Golfers question new drugs testing regime

Rocco Mediate was perhaps going slightly over the top when describing the new drug-testing laws which came into effect on the European and American Tours yesterday as "the biggest joke in the history of the world". Yet it was easy to sense a measure of sympathy for his comments here on the range of the European Open.

It surely could not have helped their mood any that they were in the dark over where and when the testers would strike. European Tour officials threw an inevitable cloak of secrecy over the timings of the filling of the first sample bottle saying it could be today, tomorrow, this week, or even next month.

All that is certain is that some time very soon a professional will feel a tap on his shoulder and be accompanied to a nearby urinal. And the one question many of them are asking is “why?”

David Howell led the chorus of the resigned but confused. "It's a sad reflection on the world that we live in that we have to go down this line as everyone else," said the Englishman in between his preparations for the £2m event which tees off in deepest Kent tomorrow. "If there’s one person in golf taking drugs to specifically improve their performance, I’d be amazed. I just don’t think it’s in the culture of our game.

"It comes from the image of people injecting themselves to get bigger muscles to be good at their sport but that’s just a million miles away from the way golfers live their life.
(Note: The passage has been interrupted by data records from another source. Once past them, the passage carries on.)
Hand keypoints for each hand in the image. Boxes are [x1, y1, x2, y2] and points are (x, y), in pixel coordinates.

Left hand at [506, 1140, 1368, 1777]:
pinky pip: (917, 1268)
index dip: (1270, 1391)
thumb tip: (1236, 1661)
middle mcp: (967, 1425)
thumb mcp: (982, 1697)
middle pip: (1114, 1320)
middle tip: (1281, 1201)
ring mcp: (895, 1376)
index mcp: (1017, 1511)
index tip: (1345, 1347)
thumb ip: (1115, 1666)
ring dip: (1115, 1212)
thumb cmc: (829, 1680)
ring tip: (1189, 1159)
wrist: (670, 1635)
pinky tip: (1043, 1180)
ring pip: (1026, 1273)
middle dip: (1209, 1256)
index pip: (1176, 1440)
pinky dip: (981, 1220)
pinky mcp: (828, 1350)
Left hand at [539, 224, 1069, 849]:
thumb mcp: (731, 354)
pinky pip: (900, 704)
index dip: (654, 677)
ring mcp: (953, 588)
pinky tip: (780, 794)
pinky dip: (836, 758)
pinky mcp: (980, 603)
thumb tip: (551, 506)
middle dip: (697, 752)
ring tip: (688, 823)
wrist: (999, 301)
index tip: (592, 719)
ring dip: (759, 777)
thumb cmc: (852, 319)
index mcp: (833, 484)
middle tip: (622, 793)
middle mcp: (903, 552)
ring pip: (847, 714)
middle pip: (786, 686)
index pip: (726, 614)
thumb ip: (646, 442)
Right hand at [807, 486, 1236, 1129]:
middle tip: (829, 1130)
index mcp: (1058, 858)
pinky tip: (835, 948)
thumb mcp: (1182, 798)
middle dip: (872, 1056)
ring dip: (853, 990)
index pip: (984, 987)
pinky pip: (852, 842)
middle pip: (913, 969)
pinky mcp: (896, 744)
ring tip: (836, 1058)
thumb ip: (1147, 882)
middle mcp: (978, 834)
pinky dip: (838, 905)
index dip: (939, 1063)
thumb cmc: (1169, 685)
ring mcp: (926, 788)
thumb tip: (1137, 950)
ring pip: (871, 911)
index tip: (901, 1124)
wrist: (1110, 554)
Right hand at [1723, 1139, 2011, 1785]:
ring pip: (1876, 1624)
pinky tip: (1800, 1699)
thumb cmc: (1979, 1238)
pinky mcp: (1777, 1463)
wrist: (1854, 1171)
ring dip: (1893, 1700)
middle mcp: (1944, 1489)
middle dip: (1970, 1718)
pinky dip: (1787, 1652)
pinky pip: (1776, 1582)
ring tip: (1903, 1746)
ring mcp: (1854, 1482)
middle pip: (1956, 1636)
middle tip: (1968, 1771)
Golf would be seen by the general public as more of a power game these days but the guys that hit it a long way are not the big strong guys. It’s about technique, not raw strength."
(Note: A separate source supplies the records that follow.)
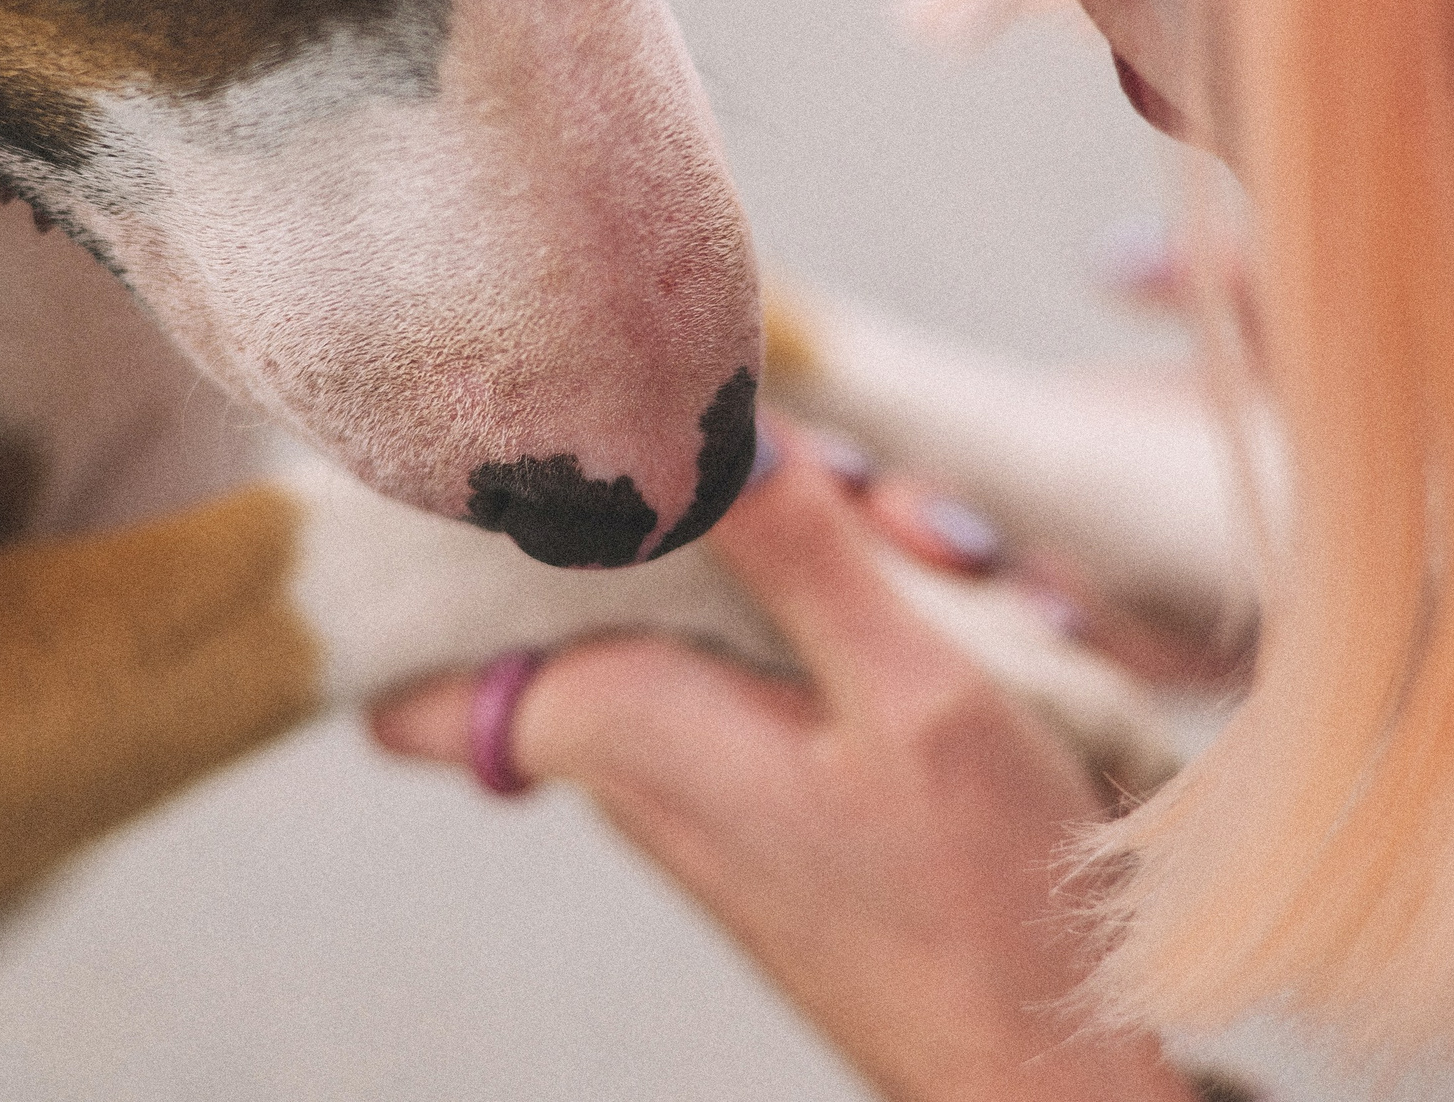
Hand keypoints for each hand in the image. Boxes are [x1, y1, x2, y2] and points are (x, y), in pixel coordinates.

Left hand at [368, 420, 1199, 1101]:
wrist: (1041, 1065)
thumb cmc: (977, 903)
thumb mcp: (910, 688)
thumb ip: (797, 549)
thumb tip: (697, 417)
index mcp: (625, 714)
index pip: (413, 688)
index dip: (431, 577)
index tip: (508, 476)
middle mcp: (638, 739)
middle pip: (618, 568)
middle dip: (756, 506)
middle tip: (899, 518)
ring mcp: (708, 760)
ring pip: (724, 596)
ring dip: (855, 560)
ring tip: (975, 572)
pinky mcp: (776, 781)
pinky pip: (790, 657)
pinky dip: (883, 628)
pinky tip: (1000, 628)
Like Mediate, Howell is also concerned about some of the "drugs" that are on the banned list. "Some of the things on the list seem daft, but I suppose they can be used as masking agents or whatever," he said. Over at the AT&T National in Washington, meanwhile, where players will also be subject to random tests this week as part of the PGA tour's new anti-doping programme, Mediate weighed in with all the gusto he showed at last month's US Open when running Tiger Woods so close.

"You could sit in the parking lot and drink a fifth of vodka, and you might get a fine," said the popular veteran. "But if you take Vick's Vapor Rub, you've got to go through the whole system. There are all kinds of things. If you drink a protein shake, and it metabolizes wrong, you're done. It's stupid. There is nothing we can take to help you in golf."
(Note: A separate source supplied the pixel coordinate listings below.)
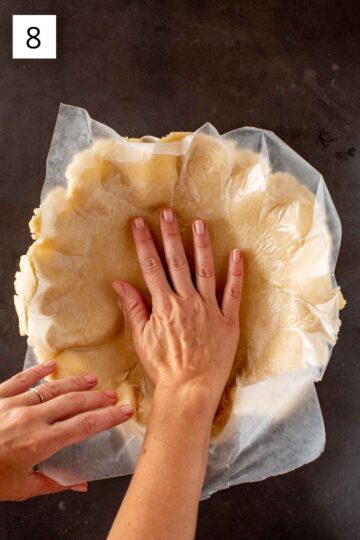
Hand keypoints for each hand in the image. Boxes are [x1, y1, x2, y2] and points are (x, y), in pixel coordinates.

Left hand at [0, 361, 132, 500]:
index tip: (124, 411)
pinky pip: (20, 379)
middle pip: (72, 403)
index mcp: (38, 443)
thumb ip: (53, 482)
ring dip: (74, 383)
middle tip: (113, 394)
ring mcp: (12, 404)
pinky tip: (52, 365)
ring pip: (52, 388)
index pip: (83, 426)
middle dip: (96, 398)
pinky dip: (37, 371)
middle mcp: (29, 419)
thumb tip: (81, 483)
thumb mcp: (21, 489)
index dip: (107, 417)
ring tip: (93, 379)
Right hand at [113, 208, 242, 415]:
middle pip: (176, 261)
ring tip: (199, 222)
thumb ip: (134, 308)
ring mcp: (209, 309)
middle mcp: (186, 301)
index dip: (144, 242)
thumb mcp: (142, 338)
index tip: (139, 222)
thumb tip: (119, 284)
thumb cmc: (163, 367)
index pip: (151, 266)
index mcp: (164, 305)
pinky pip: (233, 293)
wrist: (189, 389)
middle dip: (170, 234)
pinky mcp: (228, 320)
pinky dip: (236, 273)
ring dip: (201, 245)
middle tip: (167, 211)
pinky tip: (237, 253)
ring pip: (205, 270)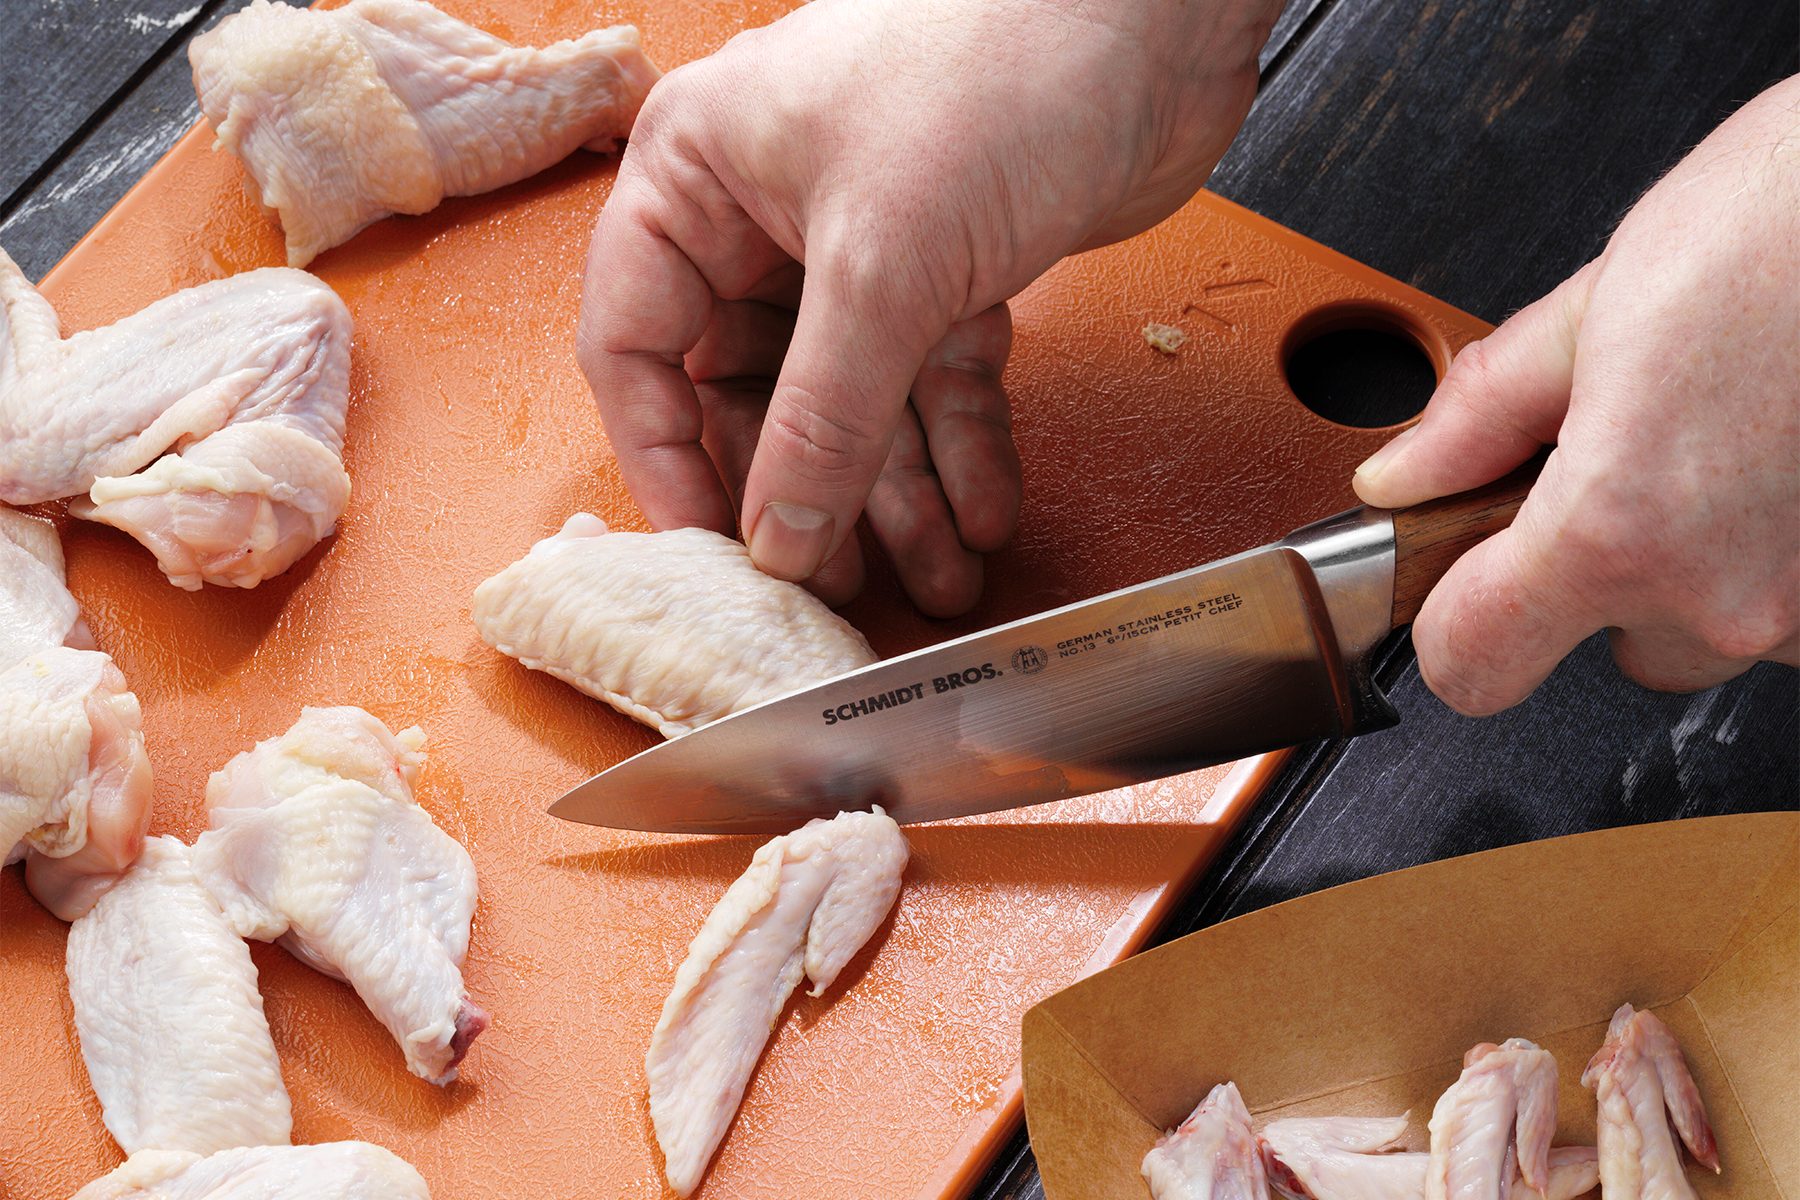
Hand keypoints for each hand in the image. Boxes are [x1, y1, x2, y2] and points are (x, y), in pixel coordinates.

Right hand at [578, 0, 1279, 614]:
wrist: (1158, 17)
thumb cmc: (998, 64)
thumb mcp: (882, 264)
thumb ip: (823, 415)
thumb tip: (776, 536)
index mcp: (697, 175)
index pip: (637, 345)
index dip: (668, 459)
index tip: (714, 549)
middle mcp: (766, 214)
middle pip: (755, 394)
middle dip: (807, 494)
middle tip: (838, 584)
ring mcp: (862, 245)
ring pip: (855, 403)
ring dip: (898, 496)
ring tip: (937, 576)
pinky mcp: (948, 270)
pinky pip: (935, 384)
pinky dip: (962, 451)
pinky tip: (984, 512)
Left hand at [1354, 75, 1799, 713]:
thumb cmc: (1787, 227)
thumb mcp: (1593, 308)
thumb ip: (1478, 417)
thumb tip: (1406, 474)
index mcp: (1615, 534)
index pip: (1473, 666)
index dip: (1452, 622)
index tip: (1462, 579)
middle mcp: (1721, 600)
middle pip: (1609, 645)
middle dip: (1603, 567)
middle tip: (1633, 458)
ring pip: (1714, 626)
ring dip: (1707, 558)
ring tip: (1729, 438)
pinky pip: (1794, 605)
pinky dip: (1782, 546)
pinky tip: (1785, 458)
The good news for any player who does innocently fall foul of the new system is that they have been told that once a test does come back positive they will first be taken in, talked to and have all their supplements and medications analysed to find the reason for an "illegal" substance. And then, only if no logical explanation is discovered, will they will be subject to punishments that could mean a year's suspension for first-time offences and a lifetime ban for multiple violations.

Furthermore, if they do test positive for recreational drugs - drugs on the banned list that are not deemed to be performance-enhancing - they will be more likely to find an arm around their shoulders than a boot up their backsides. Apparently for any mood-enhancing misdemanours the young millionaires would receive help rather a ban.